Apparently, Dorothy has been busy in my kitchen, and I’m touched by dread. I don’t look forward to what we’ll encounter when we get home. But I sense one of my sister’s emotional storms brewing.

“Benton, no telling what dinner will be like tonight.” I talk through my mic while looking out my window as the moon rises higher.

“All that matters is everybody gets along.” His voice in my headset as we sit in the dark.

“I wouldn’t count on it,” I warn.

A thousand feet below on I-95, traffic is a necklace of lights diamond white and ruby red winding into infinity. Benton is reading more updates on his phone.

“The governor has issued another statement that the public needs to remain on high alert about the Slasher,” he reports. “Just because the police have identified someone of interest doesn’t mean the serial killer has been caught.
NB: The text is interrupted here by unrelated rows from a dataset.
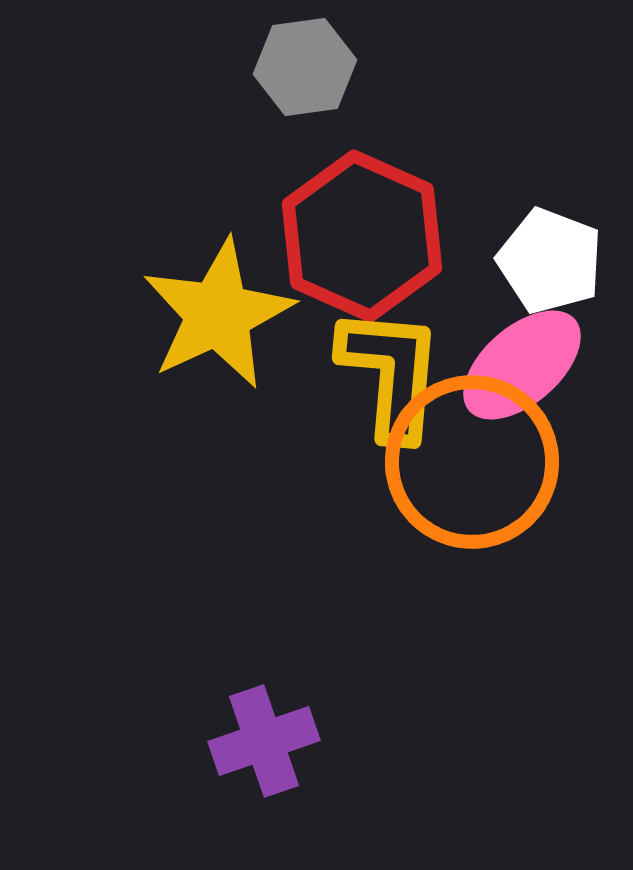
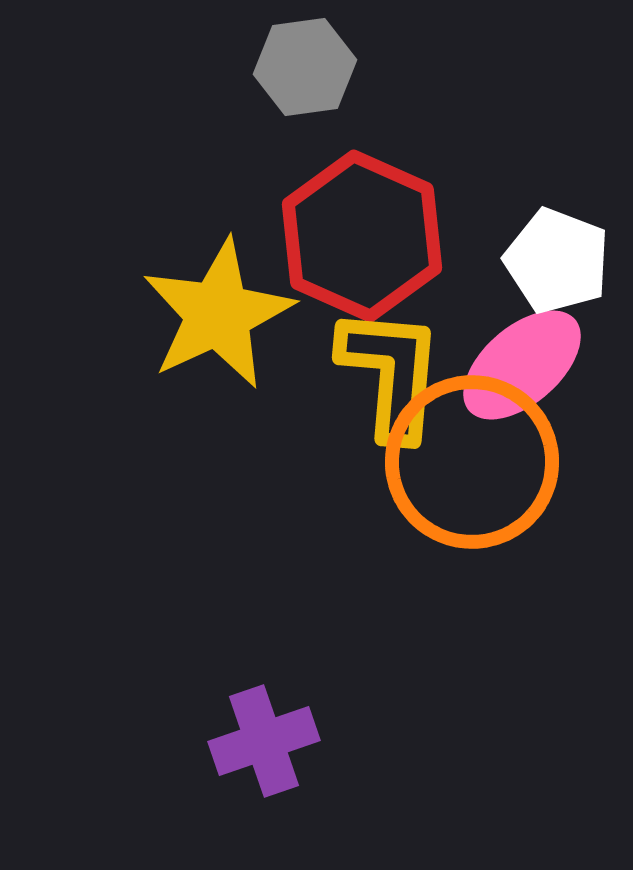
white pentagon: moved 7 px right
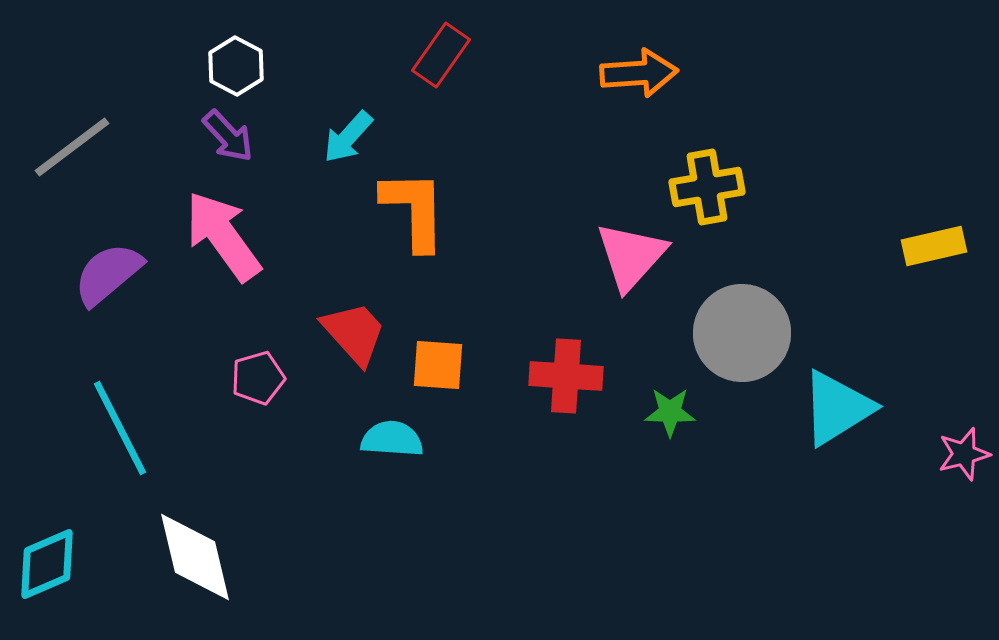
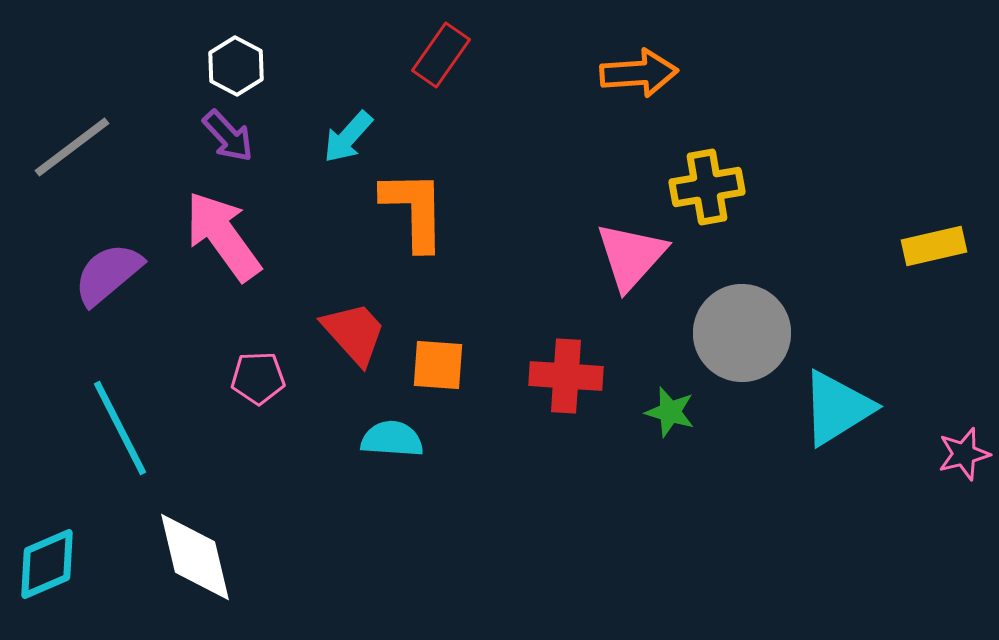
pink pentagon: rotated 14 degrees clockwise
green star: rotated 15 degrees clockwise
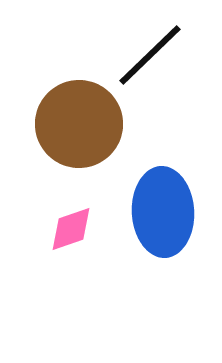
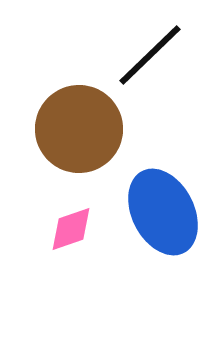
brown circle: moved 5 px down
blue ellipse: rotated 24 degrees counterclockwise
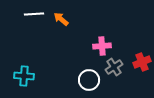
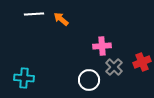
gray cross: rotated 12 degrees counterclockwise
cyan cross: moved 2 px down
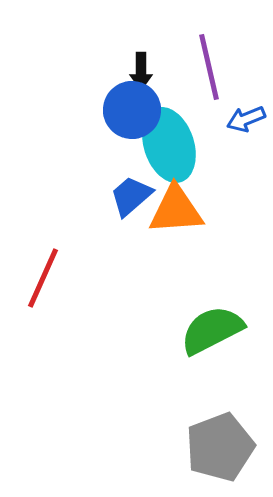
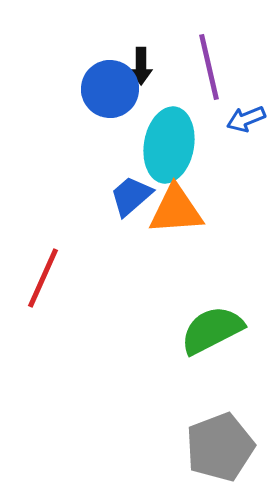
black arrow: moved 5 px up
blue circle: moved 22 px left, 21 px up
cyan ellipse: rotated 28 degrees clockwise
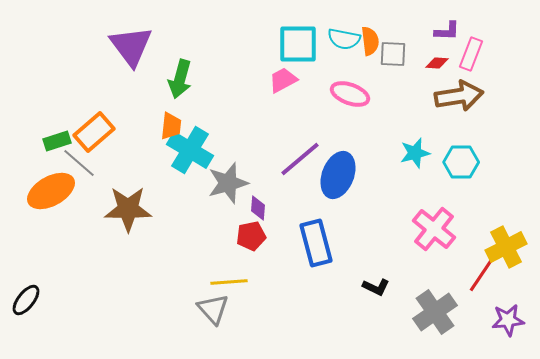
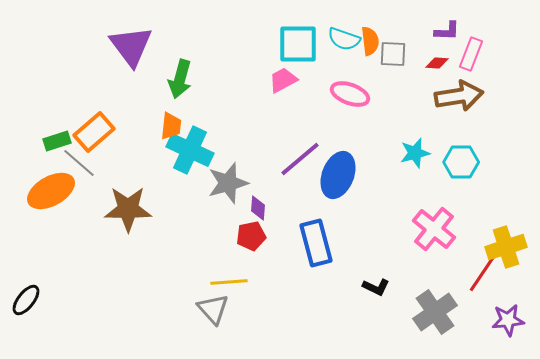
cyan semicircle: rotated 8 degrees clockwise
cyan cross: rotated 6 degrees counterclockwise
yellow cross: rotated 9 degrees clockwise
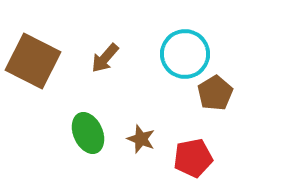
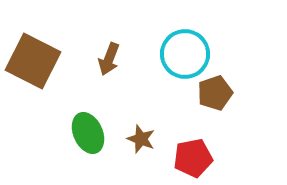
brown arrow: moved 4 px right, 1 px down; rotated 20 degrees counterclockwise
brown pentagon: rotated 12 degrees clockwise
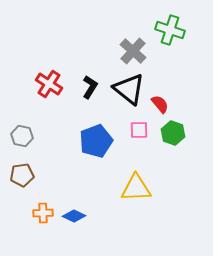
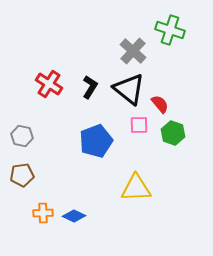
pink square: moved 5 px up
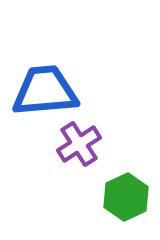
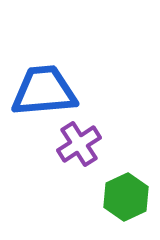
blue trapezoid: moved 1 px left
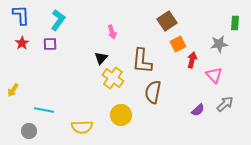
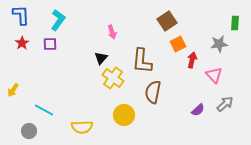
cyan line: rotated 18 degrees clockwise
yellow circle: moved 3 px right
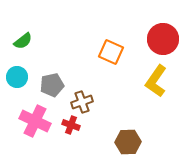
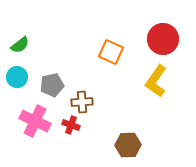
green semicircle: moved 3 px left, 4 px down
brown cross: rotated 15 degrees clockwise
brown hexagon: moved 3 px down
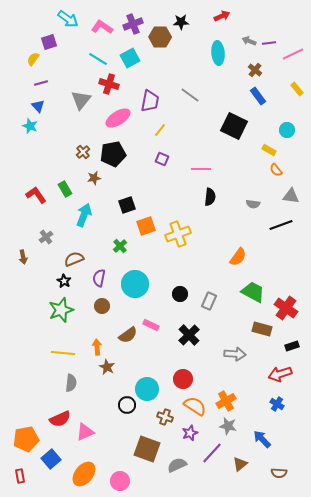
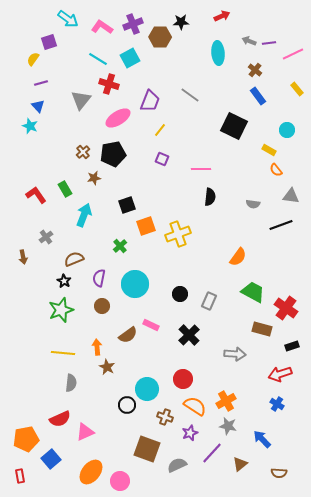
purple trapezoid at (150, 101): rotated 10 degrees clockwise
orange ellipse at (84, 474): moved 7 px right, 2 px up
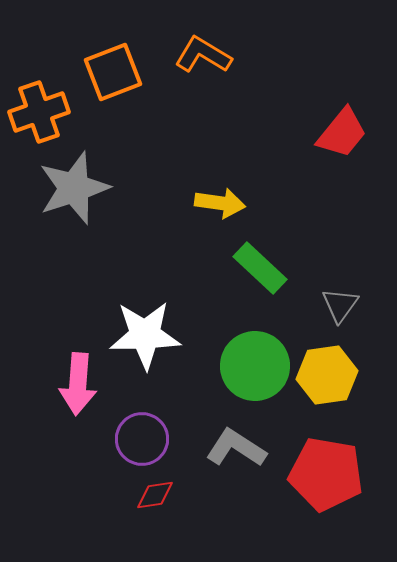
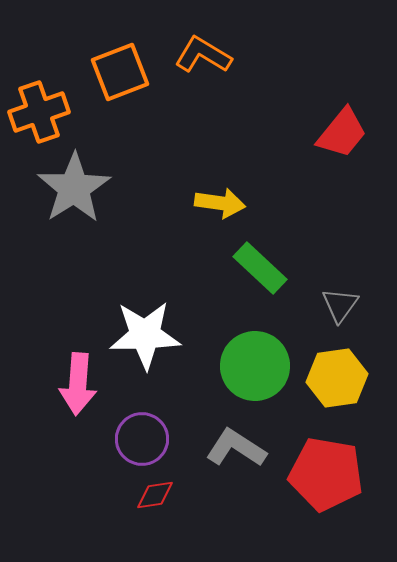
orange square: moved 7 px right
gray star: rotated 14 degrees counterclockwise
yellow hexagon: moved 10 px right, 3 px down
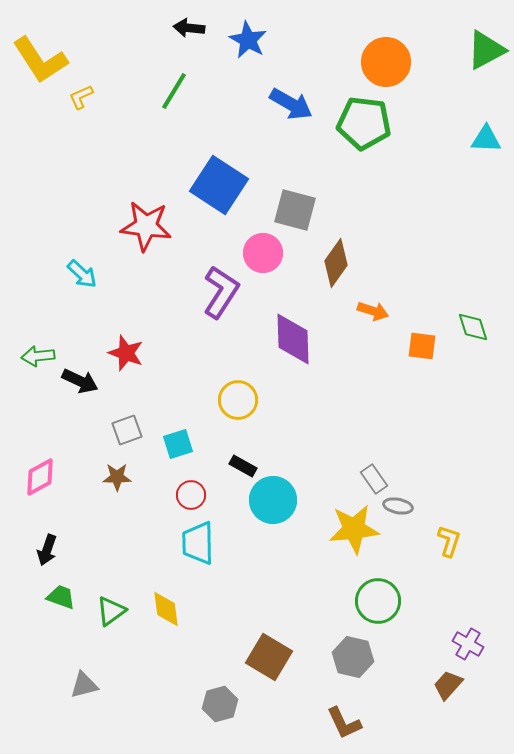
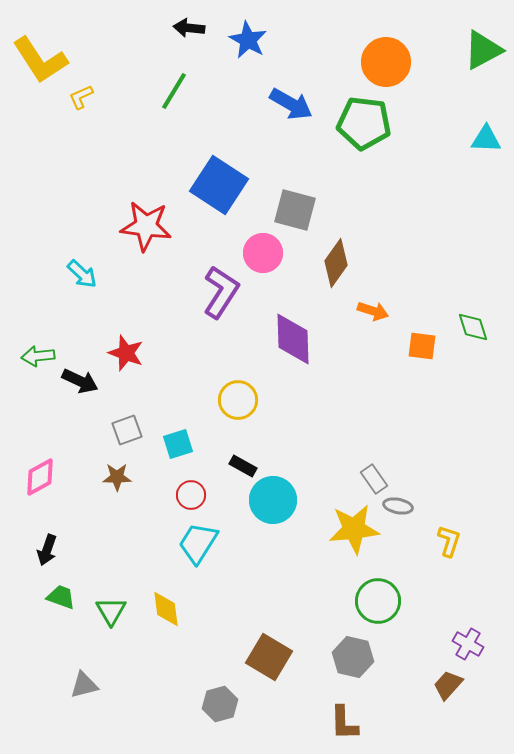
green triangle at (486, 50): moved 3 px left
cyan trapezoid at (198, 543): rotated 33 degrees clockwise
green triangle at (111, 611): rotated 24 degrees counterclockwise
brown L-shape at (344, 723): rotated 24 degrees clockwise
That’s what she’s pounding the pulpit about.”

“Doing Calvin Willard’s bidding,” I reply.

“It won’t matter,” he says. “The FBI plans to open a grand jury proceeding against Zain, charging him with Georgine’s murder. And there’s nothing the governor can do about it.”

We’re flying over Fredericksburg on the moving map display.

Then Quantico is below our feet, the FBI Academy a cluster of lights surrounded by blackness.

I think back to when I got Lucy a coveted internship there the summer of her senior year at UVA.

It was a treacherous time of reckless behavior and damaging relationships.

I blame Georgine Duvall. Because of her, Lucy avoided therapy or even conversation that might have prevented some of the choices she would make. She was less trusting and more secretive, rarely sharing anything important with me. It’s a miracle she didn’t die.